** Opening Supplied entries block **

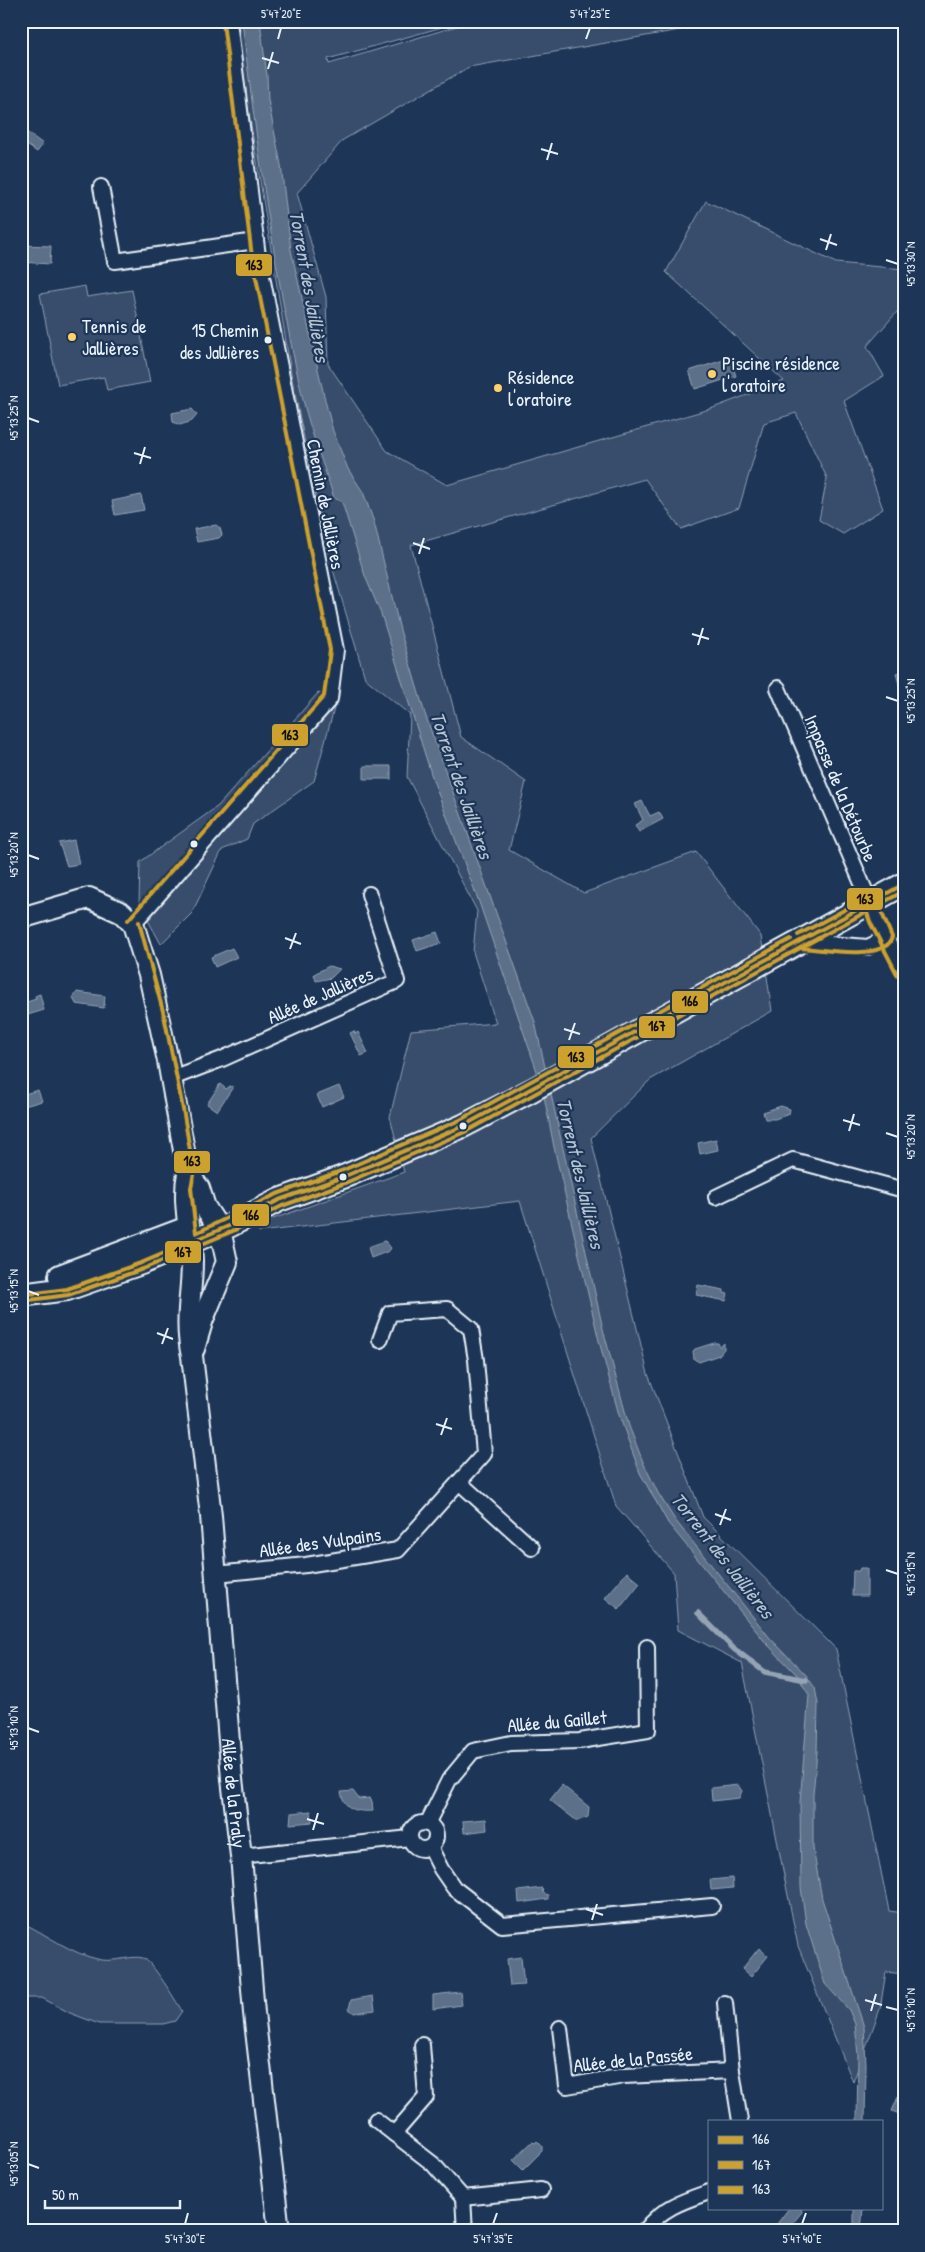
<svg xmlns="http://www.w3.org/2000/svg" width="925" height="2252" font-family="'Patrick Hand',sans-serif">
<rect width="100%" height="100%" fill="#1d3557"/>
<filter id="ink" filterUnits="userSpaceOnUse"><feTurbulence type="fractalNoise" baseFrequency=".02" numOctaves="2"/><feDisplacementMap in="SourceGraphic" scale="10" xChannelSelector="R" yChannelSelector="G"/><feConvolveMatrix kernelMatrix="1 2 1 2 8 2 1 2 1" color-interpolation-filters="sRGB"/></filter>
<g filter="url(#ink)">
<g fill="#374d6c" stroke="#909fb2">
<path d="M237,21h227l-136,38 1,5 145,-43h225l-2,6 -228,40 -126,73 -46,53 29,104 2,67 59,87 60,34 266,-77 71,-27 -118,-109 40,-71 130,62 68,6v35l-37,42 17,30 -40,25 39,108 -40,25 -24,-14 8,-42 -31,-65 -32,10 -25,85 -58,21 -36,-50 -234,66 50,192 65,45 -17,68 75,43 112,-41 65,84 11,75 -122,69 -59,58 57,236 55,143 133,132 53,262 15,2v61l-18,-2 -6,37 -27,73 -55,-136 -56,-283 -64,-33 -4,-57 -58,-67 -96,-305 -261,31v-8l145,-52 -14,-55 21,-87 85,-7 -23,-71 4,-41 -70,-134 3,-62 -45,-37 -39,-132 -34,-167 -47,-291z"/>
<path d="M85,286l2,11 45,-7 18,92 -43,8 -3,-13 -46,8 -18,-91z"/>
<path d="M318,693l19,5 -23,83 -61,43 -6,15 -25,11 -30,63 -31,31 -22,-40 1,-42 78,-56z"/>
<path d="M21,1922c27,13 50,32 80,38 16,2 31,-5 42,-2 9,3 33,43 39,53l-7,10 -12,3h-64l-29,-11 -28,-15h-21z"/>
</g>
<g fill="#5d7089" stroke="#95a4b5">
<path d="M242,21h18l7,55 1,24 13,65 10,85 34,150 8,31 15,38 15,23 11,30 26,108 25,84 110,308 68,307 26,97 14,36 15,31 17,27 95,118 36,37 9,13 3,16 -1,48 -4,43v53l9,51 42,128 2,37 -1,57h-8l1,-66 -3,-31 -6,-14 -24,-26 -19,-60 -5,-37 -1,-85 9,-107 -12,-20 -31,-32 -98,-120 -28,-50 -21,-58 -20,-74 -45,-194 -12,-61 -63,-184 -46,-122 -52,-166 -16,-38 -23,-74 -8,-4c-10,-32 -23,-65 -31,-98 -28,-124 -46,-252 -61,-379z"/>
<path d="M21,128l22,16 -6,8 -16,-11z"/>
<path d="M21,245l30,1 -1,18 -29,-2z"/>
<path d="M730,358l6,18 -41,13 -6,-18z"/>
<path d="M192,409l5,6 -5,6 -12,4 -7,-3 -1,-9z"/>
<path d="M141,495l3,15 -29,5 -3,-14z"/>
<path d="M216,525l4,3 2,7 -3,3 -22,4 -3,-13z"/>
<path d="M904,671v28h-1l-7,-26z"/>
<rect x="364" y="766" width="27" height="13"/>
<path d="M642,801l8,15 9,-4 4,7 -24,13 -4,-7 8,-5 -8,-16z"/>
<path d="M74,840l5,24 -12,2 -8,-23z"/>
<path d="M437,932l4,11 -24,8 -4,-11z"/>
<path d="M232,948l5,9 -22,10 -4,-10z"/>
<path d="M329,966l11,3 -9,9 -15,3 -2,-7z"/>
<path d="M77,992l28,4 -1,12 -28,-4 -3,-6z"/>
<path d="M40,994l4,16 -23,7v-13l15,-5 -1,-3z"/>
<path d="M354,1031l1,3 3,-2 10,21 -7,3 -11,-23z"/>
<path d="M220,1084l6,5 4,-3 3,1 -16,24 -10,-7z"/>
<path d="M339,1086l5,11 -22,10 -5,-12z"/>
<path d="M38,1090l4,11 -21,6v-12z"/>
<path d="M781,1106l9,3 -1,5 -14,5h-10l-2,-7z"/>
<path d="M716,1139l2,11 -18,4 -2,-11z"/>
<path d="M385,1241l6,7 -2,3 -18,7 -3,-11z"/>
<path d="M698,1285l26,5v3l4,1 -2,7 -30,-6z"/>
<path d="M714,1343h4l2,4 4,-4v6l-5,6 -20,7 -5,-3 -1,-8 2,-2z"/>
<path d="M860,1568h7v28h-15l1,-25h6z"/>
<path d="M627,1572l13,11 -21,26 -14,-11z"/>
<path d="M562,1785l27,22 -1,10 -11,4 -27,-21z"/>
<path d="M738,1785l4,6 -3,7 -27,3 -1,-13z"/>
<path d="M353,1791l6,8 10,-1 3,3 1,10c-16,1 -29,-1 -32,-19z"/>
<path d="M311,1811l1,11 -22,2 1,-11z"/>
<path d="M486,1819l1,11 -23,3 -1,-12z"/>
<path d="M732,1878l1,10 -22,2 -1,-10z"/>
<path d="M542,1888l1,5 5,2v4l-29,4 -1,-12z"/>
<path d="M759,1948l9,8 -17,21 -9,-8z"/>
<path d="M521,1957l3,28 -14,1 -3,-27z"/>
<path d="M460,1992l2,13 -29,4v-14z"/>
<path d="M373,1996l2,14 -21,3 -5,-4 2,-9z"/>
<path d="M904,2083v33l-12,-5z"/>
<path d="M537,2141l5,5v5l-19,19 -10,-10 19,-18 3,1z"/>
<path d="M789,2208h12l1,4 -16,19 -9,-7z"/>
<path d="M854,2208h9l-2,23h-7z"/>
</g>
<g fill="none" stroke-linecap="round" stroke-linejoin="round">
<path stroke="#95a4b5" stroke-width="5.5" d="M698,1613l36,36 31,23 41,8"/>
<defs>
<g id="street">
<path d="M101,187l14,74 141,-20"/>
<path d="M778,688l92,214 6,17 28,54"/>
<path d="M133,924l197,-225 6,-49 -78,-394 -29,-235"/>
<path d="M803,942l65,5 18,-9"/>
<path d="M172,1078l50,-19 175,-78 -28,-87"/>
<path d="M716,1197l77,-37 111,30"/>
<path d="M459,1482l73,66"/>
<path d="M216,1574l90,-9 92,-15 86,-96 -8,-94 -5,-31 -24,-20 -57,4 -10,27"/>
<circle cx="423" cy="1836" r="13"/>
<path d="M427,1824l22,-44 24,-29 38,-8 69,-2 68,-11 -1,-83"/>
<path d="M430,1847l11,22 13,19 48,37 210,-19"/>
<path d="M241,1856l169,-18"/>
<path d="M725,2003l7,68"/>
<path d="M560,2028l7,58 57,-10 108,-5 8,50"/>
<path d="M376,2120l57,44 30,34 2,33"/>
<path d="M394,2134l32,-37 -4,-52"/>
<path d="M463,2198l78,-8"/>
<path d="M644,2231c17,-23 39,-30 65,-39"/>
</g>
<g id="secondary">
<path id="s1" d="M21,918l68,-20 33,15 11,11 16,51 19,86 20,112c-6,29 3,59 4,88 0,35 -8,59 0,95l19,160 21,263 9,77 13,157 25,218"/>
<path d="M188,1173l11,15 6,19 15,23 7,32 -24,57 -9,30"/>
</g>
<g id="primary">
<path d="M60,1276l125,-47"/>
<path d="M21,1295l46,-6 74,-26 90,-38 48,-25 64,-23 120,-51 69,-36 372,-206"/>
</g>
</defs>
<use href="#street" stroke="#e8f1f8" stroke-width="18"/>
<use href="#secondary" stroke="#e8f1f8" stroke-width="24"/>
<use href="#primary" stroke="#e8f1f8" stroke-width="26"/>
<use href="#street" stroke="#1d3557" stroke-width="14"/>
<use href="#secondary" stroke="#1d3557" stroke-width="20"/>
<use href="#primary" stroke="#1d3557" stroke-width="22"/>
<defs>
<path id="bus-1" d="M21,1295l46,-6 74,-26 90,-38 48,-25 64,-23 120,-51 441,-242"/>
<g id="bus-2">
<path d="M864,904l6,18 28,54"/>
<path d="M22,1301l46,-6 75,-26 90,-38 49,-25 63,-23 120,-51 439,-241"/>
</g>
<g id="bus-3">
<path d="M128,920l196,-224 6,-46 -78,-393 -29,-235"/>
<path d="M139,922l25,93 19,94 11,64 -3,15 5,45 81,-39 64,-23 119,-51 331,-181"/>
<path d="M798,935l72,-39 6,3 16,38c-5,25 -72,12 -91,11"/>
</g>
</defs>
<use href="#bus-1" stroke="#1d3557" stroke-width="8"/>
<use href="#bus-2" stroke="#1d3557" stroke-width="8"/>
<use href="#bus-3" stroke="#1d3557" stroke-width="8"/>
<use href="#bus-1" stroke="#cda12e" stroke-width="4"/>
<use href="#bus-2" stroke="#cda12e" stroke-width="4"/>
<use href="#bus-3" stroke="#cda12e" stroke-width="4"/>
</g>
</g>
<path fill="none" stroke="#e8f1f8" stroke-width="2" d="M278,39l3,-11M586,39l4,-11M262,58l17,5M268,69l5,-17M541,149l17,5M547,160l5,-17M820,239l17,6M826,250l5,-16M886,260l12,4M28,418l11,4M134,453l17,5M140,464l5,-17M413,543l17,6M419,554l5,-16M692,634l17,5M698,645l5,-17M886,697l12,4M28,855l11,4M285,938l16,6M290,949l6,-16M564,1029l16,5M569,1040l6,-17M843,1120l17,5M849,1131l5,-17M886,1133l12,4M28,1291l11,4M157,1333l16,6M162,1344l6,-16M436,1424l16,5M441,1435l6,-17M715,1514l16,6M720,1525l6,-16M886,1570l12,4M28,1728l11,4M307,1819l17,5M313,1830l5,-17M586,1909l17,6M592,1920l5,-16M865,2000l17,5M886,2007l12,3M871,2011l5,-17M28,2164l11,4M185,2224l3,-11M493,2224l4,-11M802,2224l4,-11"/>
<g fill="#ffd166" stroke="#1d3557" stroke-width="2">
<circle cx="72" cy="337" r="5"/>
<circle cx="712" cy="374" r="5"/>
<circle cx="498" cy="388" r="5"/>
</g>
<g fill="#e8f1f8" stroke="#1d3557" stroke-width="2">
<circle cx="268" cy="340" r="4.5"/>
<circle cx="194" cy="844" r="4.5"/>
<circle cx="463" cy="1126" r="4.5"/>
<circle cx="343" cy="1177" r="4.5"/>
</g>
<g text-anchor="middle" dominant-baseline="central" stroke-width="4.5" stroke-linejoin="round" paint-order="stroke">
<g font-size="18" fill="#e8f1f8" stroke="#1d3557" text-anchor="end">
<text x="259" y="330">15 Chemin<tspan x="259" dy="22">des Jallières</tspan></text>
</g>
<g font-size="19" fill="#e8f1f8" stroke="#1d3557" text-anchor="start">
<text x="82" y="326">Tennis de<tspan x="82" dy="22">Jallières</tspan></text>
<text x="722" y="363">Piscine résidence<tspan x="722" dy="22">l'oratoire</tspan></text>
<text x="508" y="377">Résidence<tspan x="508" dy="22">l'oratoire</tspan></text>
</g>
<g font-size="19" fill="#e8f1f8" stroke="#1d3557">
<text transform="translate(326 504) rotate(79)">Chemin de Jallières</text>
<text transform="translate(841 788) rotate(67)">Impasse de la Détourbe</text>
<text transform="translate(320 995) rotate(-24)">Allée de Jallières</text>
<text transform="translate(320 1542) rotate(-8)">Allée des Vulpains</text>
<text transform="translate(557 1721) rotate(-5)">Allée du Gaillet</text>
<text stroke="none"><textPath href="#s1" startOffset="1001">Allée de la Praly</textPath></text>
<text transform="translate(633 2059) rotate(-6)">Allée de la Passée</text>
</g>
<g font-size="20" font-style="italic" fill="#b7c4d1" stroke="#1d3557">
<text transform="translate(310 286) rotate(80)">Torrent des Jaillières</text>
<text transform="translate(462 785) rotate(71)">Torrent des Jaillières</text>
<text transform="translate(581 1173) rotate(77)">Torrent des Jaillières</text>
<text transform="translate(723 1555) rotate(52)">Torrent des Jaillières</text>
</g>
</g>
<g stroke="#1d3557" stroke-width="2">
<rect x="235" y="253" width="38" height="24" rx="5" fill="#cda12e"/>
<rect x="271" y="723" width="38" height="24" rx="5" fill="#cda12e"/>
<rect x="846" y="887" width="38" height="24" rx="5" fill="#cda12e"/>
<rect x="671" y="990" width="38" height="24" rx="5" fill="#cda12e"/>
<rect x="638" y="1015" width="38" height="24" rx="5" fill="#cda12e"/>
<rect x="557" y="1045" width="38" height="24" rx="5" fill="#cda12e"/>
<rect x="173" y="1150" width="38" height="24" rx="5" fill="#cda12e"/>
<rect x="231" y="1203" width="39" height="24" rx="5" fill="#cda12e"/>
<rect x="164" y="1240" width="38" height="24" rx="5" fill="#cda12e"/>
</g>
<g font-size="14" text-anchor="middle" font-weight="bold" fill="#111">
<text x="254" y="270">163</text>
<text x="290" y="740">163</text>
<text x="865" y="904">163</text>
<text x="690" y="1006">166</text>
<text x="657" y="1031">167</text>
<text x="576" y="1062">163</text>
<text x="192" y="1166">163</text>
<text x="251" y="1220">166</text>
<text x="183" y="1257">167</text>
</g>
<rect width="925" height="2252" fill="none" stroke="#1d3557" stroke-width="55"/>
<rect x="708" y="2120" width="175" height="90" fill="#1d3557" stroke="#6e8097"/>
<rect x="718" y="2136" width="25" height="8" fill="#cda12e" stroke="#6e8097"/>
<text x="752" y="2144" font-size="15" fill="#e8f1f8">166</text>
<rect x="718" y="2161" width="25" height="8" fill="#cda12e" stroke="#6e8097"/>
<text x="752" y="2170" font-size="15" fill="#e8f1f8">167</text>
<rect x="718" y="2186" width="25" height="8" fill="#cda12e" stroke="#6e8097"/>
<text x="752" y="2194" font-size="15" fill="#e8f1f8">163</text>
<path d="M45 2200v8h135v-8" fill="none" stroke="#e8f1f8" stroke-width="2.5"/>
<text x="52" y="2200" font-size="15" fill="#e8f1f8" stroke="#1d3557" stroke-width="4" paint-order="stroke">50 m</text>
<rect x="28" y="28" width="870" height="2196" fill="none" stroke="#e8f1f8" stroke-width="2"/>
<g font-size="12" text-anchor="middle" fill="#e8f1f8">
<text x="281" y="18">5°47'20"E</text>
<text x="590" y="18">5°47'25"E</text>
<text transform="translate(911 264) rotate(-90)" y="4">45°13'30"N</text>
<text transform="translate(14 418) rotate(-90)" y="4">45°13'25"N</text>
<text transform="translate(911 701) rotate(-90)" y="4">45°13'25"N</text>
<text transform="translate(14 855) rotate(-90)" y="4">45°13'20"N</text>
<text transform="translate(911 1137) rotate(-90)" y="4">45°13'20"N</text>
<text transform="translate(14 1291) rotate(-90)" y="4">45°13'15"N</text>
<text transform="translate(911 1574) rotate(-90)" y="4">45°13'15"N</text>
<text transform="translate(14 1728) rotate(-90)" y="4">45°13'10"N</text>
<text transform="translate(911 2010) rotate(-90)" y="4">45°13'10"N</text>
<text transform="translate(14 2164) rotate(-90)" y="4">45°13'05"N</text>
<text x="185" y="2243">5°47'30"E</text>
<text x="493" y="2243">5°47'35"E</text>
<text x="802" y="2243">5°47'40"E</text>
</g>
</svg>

** Closing Supplied entries block **

#### Exercise goal
If a line in the data above includes the string "filter", copy it.

#### Answer below
<filter id="ink" filterUnits="userSpaceOnUse"><feTurbulence type="fractalNoise" baseFrequency=".02" numOctaves="2"/><feDisplacementMap in="SourceGraphic" scale="10" xChannelSelector="R" yChannelSelector="G"/><feConvolveMatrix kernelMatrix="1 2 1 2 8 2 1 2 1" color-interpolation-filters="sRGB"/></filter>
<g filter="url(#ink)">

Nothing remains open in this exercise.